On the far side of the bridge was the A484, which led me across the Gwendraeth via the Commissioners’ Bridge, built in 1842 to replace an ancient ford. Its Welsh name remains Pont-y-Rhyd (bridge over the ford).
Burry Port and Gwendreath Valley Railway
I just about touched the outskirts of Kidwelly before the path led me off again, just before a bridge across an overgrown and partly flooded railway line.
This was the long-disused Burry Port and Gwendreath Valley Railway, a colliery line opened in 1859 and which ran until 1996. The line was always prone to flooding, being built partly along the line of the canal that preceded it. It was also officially misnamed, with Gwendraeth misspelt as ‘Gwendreath’ in the Act of Parliament that authorised its construction.
The canal that it superseded was built by local coal magnate Thomas Kymer in 1766 to link his collieries with a quay he built west of Kidwelly. Its final kilometre (0.6 miles) was restored between 1988 and 1990.
The Kymer Canal (Gamlas Kymer) ends at Kidwelly Quay, which is pretty much a dead end (although a sluice lets out the water), next to another quay facing onto the river. It served well enough for the first three decades but then, as is often the way, navigation became both difficult and dangerous as the waterways silted up.
From the quayside a road led me up towards Kidwelly Station, formerly the junction with the Burry Port and Gwendreath Valley Railway. The road became, somewhat inevitably, Station Road as it carried me from the station into Kidwelly itself.
Kidwelly (Cydweli) is a name of uncertain etymology, recorded by Nennius as ‘Cetgueli’ in the ninth century.
The town has a Norman castle and church, the former of which was first constructed in 1106 for Roger, Bishop of Salisbury but later rebuilt on several occasions. Its current remains date variously from between 1200 and 1476 with a significant redesign having been order by King Edward I of England (reigned 1272 to 1307). Longshanks evidently knew what he was doing because the castle successfully withstood a siege by Owain Glyndŵr in 1403, even while his French and Breton allies occupied the town.
The Great Revolt of 1136
Roger, Bishop of Salisbury had been granted Kidwelly by Henry I of England. Upon Henry’s death, an uprising erupted, as the Welsh understandably took advantage of the ensuing civil war between his daughter Matilda and her cousin, Stephen of Blois, to try to regain their lands from the Norman Marcher Lords.
Gruffydd ap Rhys, the Prince of Deheubarth, joined the revolt and travelled north to meet with his father-in-law, Gruffudd ap Cynan, Prince of Gwynedd. With exquisite timing, Maurice de Londres chose this moment to launch a raid. He was the son of William de Londres, Lord of Ogmore, who had been one of the Twelve Knights who conquered Glamorgan. With the Prince away, Deheubarth was undefended, except…
Gwenllian ferch Gruffydd
Gwenllian, wife of Gruffydd ap Rhys and daughter to Gruffudd ap Cynan, took to the field against Maurice in her husband’s absence. Unfortunately, she suffered a brutal and crushing defeat near Kidwelly Castle. Maurice then had Gwenllian beheaded to make sure she properly got the message.

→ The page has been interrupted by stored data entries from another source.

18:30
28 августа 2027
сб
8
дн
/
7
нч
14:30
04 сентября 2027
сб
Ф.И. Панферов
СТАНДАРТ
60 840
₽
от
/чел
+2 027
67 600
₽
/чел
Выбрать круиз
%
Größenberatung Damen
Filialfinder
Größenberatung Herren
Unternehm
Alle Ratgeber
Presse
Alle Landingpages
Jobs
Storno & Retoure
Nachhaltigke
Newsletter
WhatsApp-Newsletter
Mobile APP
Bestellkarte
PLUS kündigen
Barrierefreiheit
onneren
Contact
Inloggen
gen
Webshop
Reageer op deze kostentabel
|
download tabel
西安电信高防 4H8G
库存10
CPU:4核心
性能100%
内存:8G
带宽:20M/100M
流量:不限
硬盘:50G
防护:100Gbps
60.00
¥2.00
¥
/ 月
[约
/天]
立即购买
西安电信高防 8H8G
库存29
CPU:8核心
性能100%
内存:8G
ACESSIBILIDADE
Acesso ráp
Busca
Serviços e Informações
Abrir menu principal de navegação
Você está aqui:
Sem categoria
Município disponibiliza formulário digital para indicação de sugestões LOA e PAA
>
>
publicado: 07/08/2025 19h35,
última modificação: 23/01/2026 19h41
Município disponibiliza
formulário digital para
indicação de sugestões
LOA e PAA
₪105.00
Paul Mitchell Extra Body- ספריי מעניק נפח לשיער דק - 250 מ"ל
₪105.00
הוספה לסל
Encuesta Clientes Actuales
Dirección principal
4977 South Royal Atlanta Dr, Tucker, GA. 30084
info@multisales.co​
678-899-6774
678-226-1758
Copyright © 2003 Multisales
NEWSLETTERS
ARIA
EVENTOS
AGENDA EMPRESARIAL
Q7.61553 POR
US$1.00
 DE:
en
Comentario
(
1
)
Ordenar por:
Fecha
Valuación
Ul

I passed a community centre named after her in Station Road. Her brother, Owain Gwynedd, went on to become not only Prince of Gwynedd but also the first Prince of Wales.
Visiting the Castle
I had reached Kidwelly well over an hour earlier than scheduled and still had plenty of daylight left, which seemed to me an excellent opportunity to take a proper look at the castle.
Alas, like Owain Glendŵr, I was unable to penetrate its inner defences, which in my case took the form of an apologetic lady who worked for Cadw (the Historic Environment division of the Welsh Government).
The castle was closed she explained, because of the icy conditions. I was suitably disappointed. They were probably right to close though; I wouldn’t trust me not to slip off the battlements either.
Defeated, I slipped away to the B&B in which I was staying, whose lovely owners greeted me with ginger cake and coffee.